The helicopter pilots expertly fought high surface winds while carefully avoiding antennas protruding from the boat.
“It was difficult for the helicopter to stay over the boat,” said Master Corporal Anthony Vail. “The boat was pitching erratically, making the hoist down hazardous.
“In the end, we jumped into the water and swam about 30 feet to the boat’s ladder though 15-foot swells.”
Once on the boat, the SAR Techs stabilized the patient and prepared him for the difficult hoist from the deck of the ship.
The helicopter then flew to Sandspit, where the patient was transferred to the Buffalo for the flight back to 19 Wing Comox. Once on the ground, the patient was transferred to the care of BC Ambulance in stable condition.
• Don’t forget to drop by Independent Shipwrights in Coombs on Saturday for their ninth annual marine swap meet.
The event, slated to run from 8 a.m. to 3 p.m., will feature booths by anyone with something maritime in nature to sell.
The event has become known up and down Vancouver Island as a great way to either sell or buy nautical treasures.
• Anyone walking on Long Beach in the Pacific Rim National Park who comes across an item that could have drifted here from the tragic tsunami in Japan last year might want to give a call to the Maritime Museum of B.C.
That’s because the museum this week launched what they’re calling the Tsunami Debris Project, where those who find items are being encouraged to upload photos and videos of their find in an effort to reunite items with their owners.
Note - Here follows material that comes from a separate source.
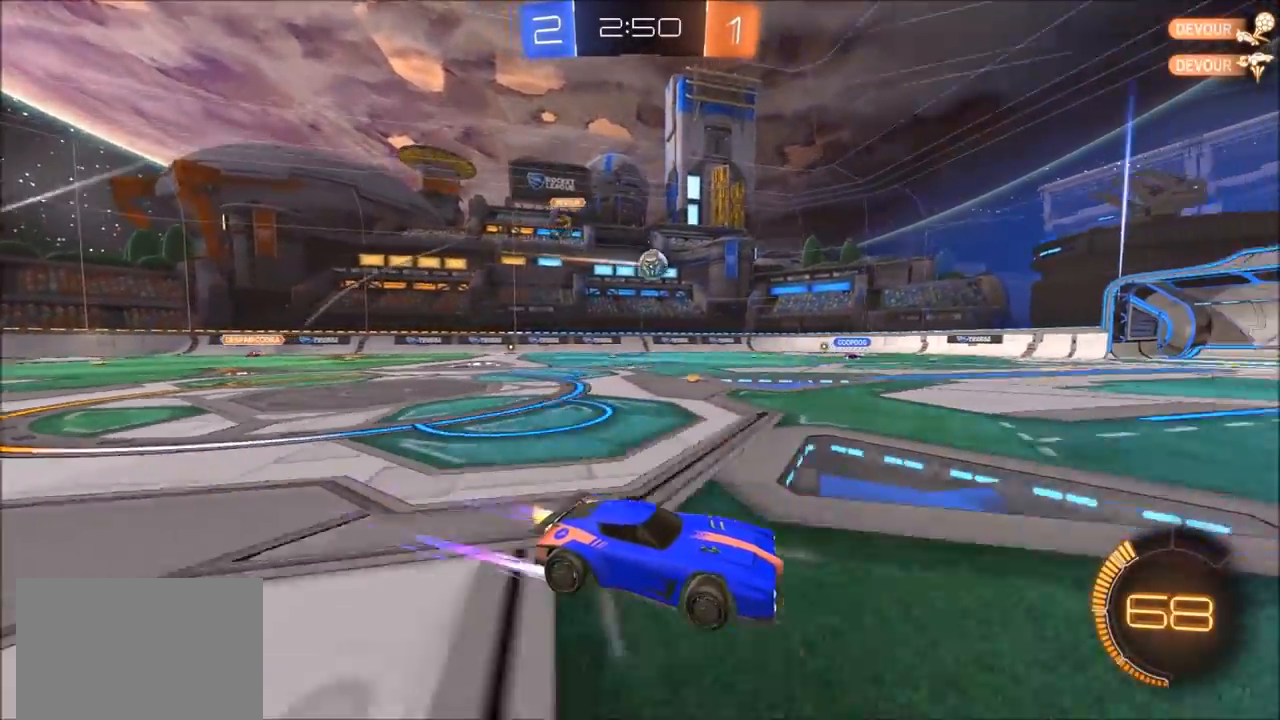
{"buttons": ["R2"], "left_stick": "center", "right_stick": "center", "events": [[267, "left_stick", "up-right"], [400, "left_stick", "center"]]}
They have set up a Facebook page at www.facebook.com for people to post images of their finds.
• The start of the summer boating season means there’s a good likelihood some people will go out on the water and won’t come back.
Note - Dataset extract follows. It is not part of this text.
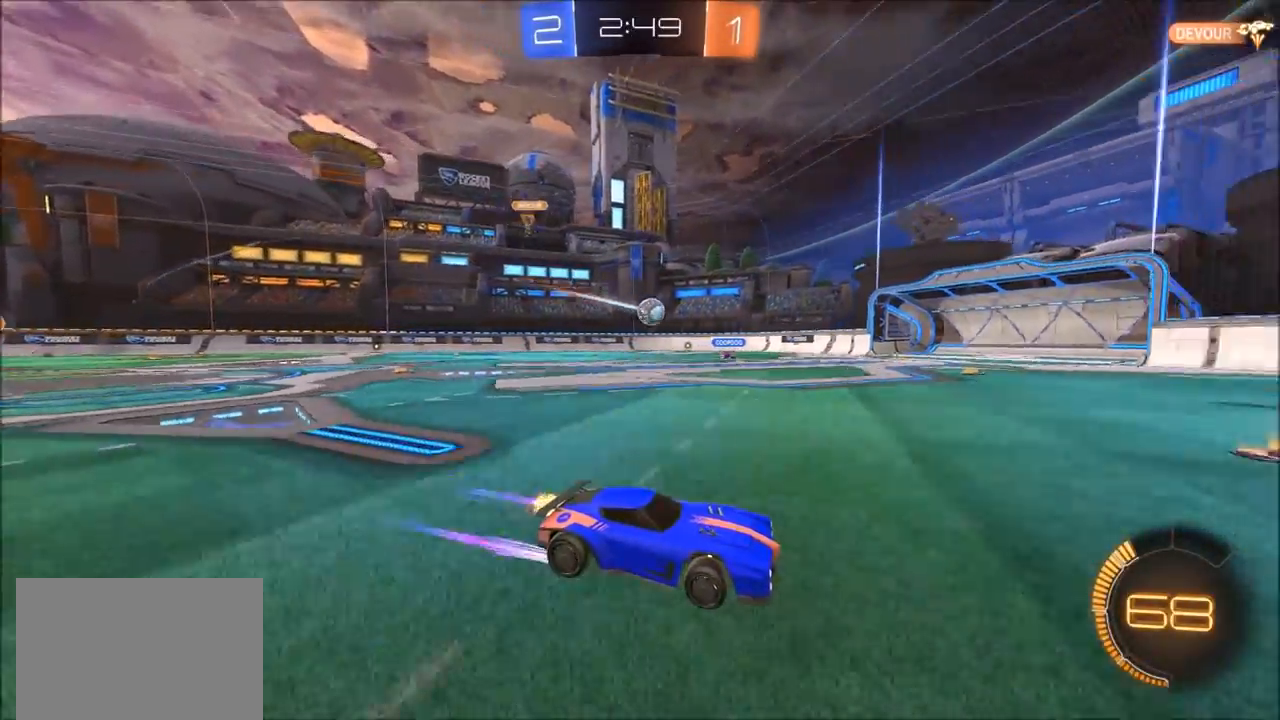
{"buttons": ["R2"], "left_stick": "center", "right_stick": "center", "events": []}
That’s a tragic fact the Canadian Safe Boating Council wants to at least lessen by urging boaters to stay safe on the water.
Smartboater.ca was created by the Canadian Safe Boating Council in partnership with the National Search and Rescue Secretariat to remind Canadians during Safe Boating Awareness Week, which runs from May 19 to 25, and throughout the entire boating season to take a few extra precautions to guard against the dangers of a fall into cold water.
“Many people think that a fall into the water is no big deal,” said council spokesperson Susanne Simic. “They can climb back onto the dock or swim the short distance to shore, or they can right their overturned boat and get back in.
“The reality is when dealing with cold water those goals often can’t be reached.”